> [EXERCISE BRIEF]: Please output every line of text in the data below without changing it, and leave the pictures out of your answer.

### ENTRIES SUPPLIED ###

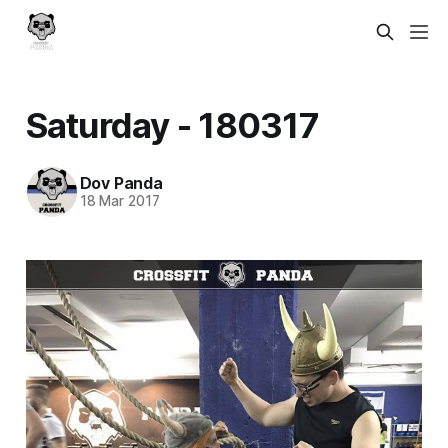
Saturday - 180317
Dov Panda
18 Mar 2017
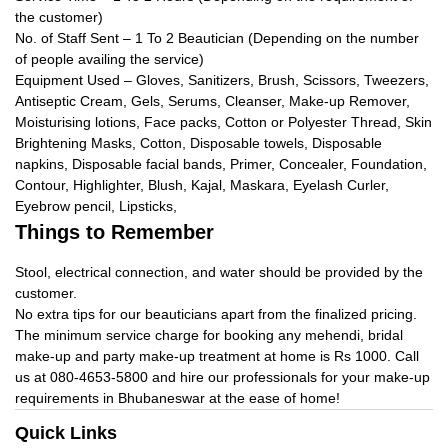
the customer)
No. of Staff Sent – 1 To 2 Beautician (Depending on the number
of people availing the service)
Equipment Used – Gloves, Sanitizers, Brush, Scissors, Tweezers,
Antiseptic Cream, Gels, Serums, Cleanser, Make-up Remover,
Moisturising lotions, Face packs, Cotton or Polyester Thread, Skin
Brightening Masks, Cotton, Disposable towels, Disposable
napkins, Disposable facial bands, Primer, Concealer, Foundation,
Contour, Highlighter, Blush, Kajal, Maskara, Eyelash Curler,
Eyebrow pencil, Lipsticks,
Things to Remember
Stool, electrical connection, and water should be provided by the
customer.
No extra tips for our beauticians apart from the finalized pricing.
The minimum service charge for booking any mehendi, bridal
make-up and party make-up treatment at home is Rs 1000. Call
us at 080-4653-5800 and hire our professionals for your make-up
requirements in Bhubaneswar at the ease of home!
Quick Links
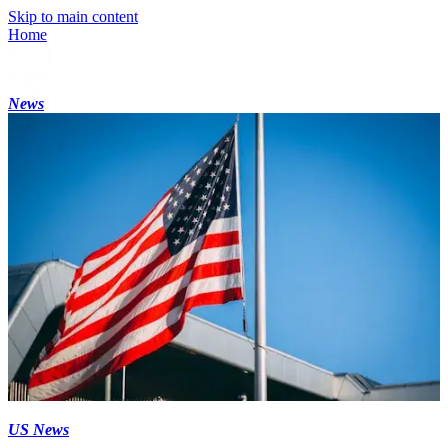
Skip to main content
Home
News
US News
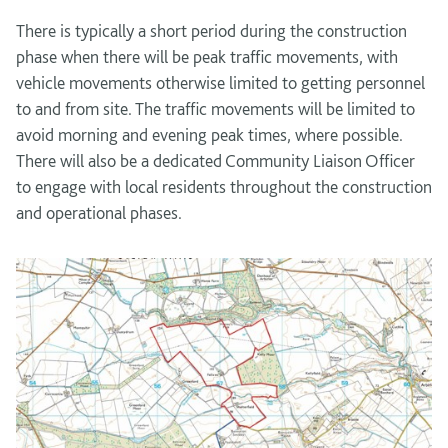
There is typically a short period during the construction
phase when there will be peak traffic movements, with
vehicle movements otherwise limited to getting personnel
to and from site. The traffic movements will be limited to
avoid morning and evening peak times, where possible.
There will also be a dedicated Community Liaison Officer
to engage with local residents throughout the construction
and operational phases.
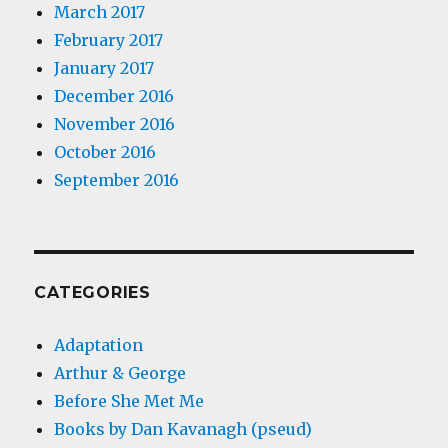
March 2017
February 2017
January 2017
December 2016
November 2016
October 2016
September 2016
CATEGORIES
Adaptation
Arthur & George
Before She Met Me
Books by Dan Kavanagh (pseud)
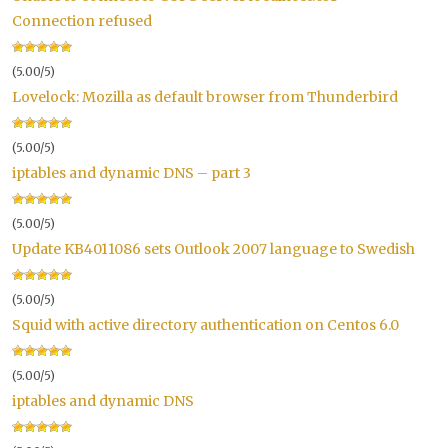
Connection refused
(5.00/5)
Lovelock: Mozilla as default browser from Thunderbird
(5.00/5)
iptables and dynamic DNS – part 3
(5.00/5)
Update KB4011086 sets Outlook 2007 language to Swedish
(5.00/5)
Squid with active directory authentication on Centos 6.0
(5.00/5)
iptables and dynamic DNS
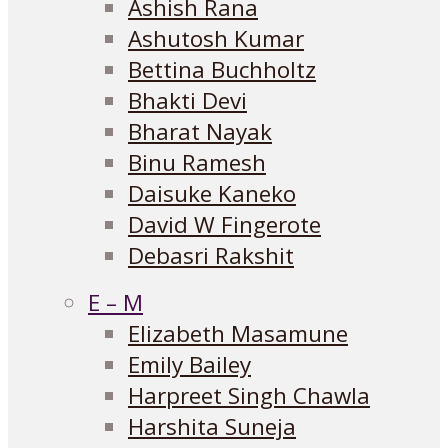
Ashish Rana
Ashutosh Kumar
Bettina Buchholtz
Bhakti Devi
Bharat Nayak
Binu Ramesh
Daisuke Kaneko
David W Fingerote
Debasri Rakshit
E – M
Elizabeth Masamune
Emily Bailey
Harpreet Singh Chawla
Harshita Suneja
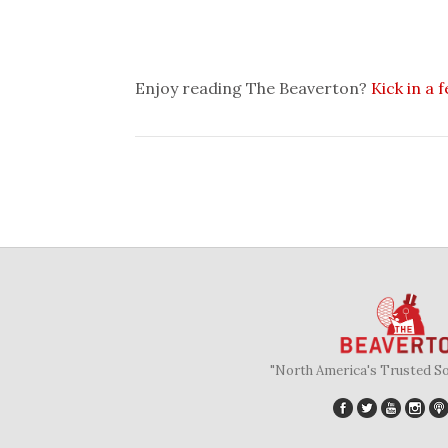
Enjoy reading The Beaverton?
Kick in a 
"North America's Trusted S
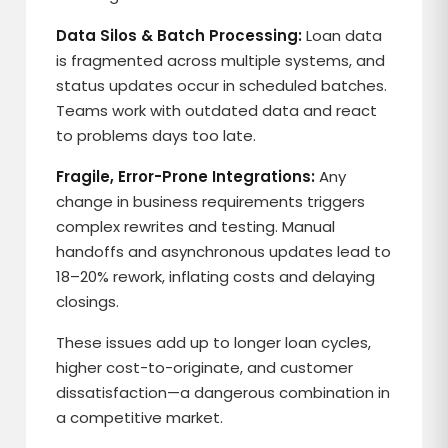
Data Silos & Batch Processing:
Loan data
is fragmented across multiple systems, and
status updates occur in scheduled batches.
Teams work with outdated data and react
to problems days too late.
Fragile, Error-Prone Integrations:
Any
change in business requirements triggers
complex rewrites and testing. Manual
handoffs and asynchronous updates lead to
18–20% rework, inflating costs and delaying
closings.
These issues add up to longer loan cycles,
higher cost-to-originate, and customer
dissatisfaction—a dangerous combination in
a competitive market.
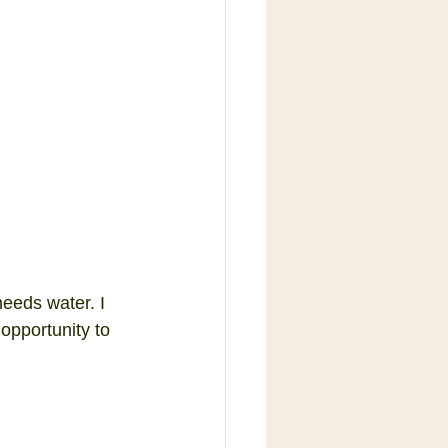
needs water. I 
opportunity to 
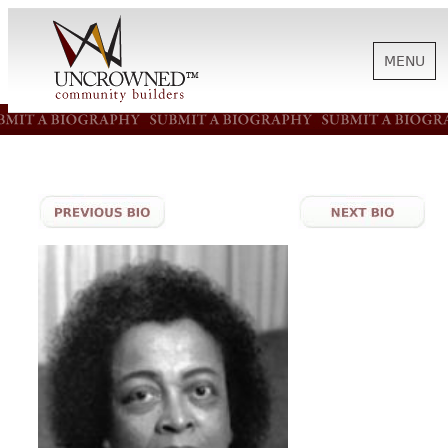
MENU
HISTORY
ABOUT US
SUPPORT
NEWS
BIOGRAPHIES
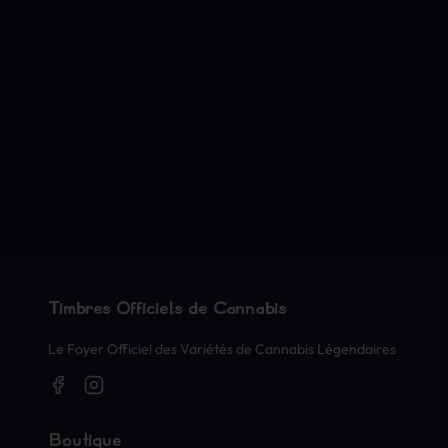
Timbres Officiels de Cannabis
Le Foyer Officiel des Variétés de Cannabis Légendaires
Boutique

###

> [WRITTEN SOLUTION]:
Saturday - 180317
Dov Panda
18 Mar 2017
the customer)
No. of Staff Sent – 1 To 2 Beautician (Depending on the number
of people availing the service)
Equipment Used – Gloves, Sanitizers, Brush, Scissors, Tweezers,
Antiseptic Cream, Gels, Serums, Cleanser, Make-up Remover,
Moisturising lotions, Face packs, Cotton or Polyester Thread, Skin
Brightening Masks, Cotton, Disposable towels, Disposable
napkins, Disposable facial bands, Primer, Concealer, Foundation,
Contour, Highlighter, Blush, Kajal, Maskara, Eyelash Curler,
Eyebrow pencil, Lipsticks,
Things to Remember
Stool, electrical connection, and water should be provided by the
customer.
No extra tips for our beauticians apart from the finalized pricing.
The minimum service charge for booking any mehendi, bridal
make-up and party make-up treatment at home is Rs 1000. Call
us at 080-4653-5800 and hire our professionals for your make-up
requirements in Bhubaneswar at the ease of home!
Quick Links
Skip to main content
Home
News
US News
There is typically a short period during the construction
phase when there will be peak traffic movements, with
vehicle movements otherwise limited to getting personnel
to and from site. The traffic movements will be limited to
avoid morning and evening peak times, where possible.
There will also be a dedicated Community Liaison Officer
to engage with local residents throughout the construction
and operational phases.
March 2017
February 2017
January 2017
December 2016
November 2016
October 2016
September 2016
CATEGORIES
Adaptation
Arthur & George
Before She Met Me
Books by Dan Kavanagh (pseud)
Connection refused
(5.00/5)
Lovelock: Mozilla as default browser from Thunderbird
(5.00/5)
iptables and dynamic DNS – part 3
(5.00/5)
Update KB4011086 sets Outlook 2007 language to Swedish
(5.00/5)
Squid with active directory authentication on Centos 6.0
(5.00/5)
iptables and dynamic DNS
Ashish Rana
Ashutosh Kumar
Bettina Buchholtz
Bhakti Devi
Bharat Nayak
Binu Ramesh
Daisuke Kaneko
David W Fingerote
Debasri Rakshit
E – M
Elizabeth Masamune
Emily Bailey
Harpreet Singh Chawla
Harshita Suneja
Enjoy reading The Beaverton?
Kick in a 
"North America's Trusted S
Data Silos & Batch Processing:
Loan data
is fragmented across multiple systems, and
status updates occur in scheduled batches.
Teams work with outdated data and react
to problems days too late.
Fragile, Error-Prone Integrations:
Any
change in business requirements triggers
complex rewrites and testing. Manual
handoffs and asynchronous updates lead to
18–20% rework, inflating costs and delaying
closings.
These issues add up to longer loan cycles,
higher cost-to-originate, and customer
dissatisfaction—a dangerous combination in
a competitive market.
needs water. I 
opportunity to 
MENU
HISTORY
ABOUT US
SUPPORT
NEWS
BIOGRAPHIES
Timbres Officiels de Cannabis
Le Foyer Officiel des Variétés de Cannabis Légendaires
Boutique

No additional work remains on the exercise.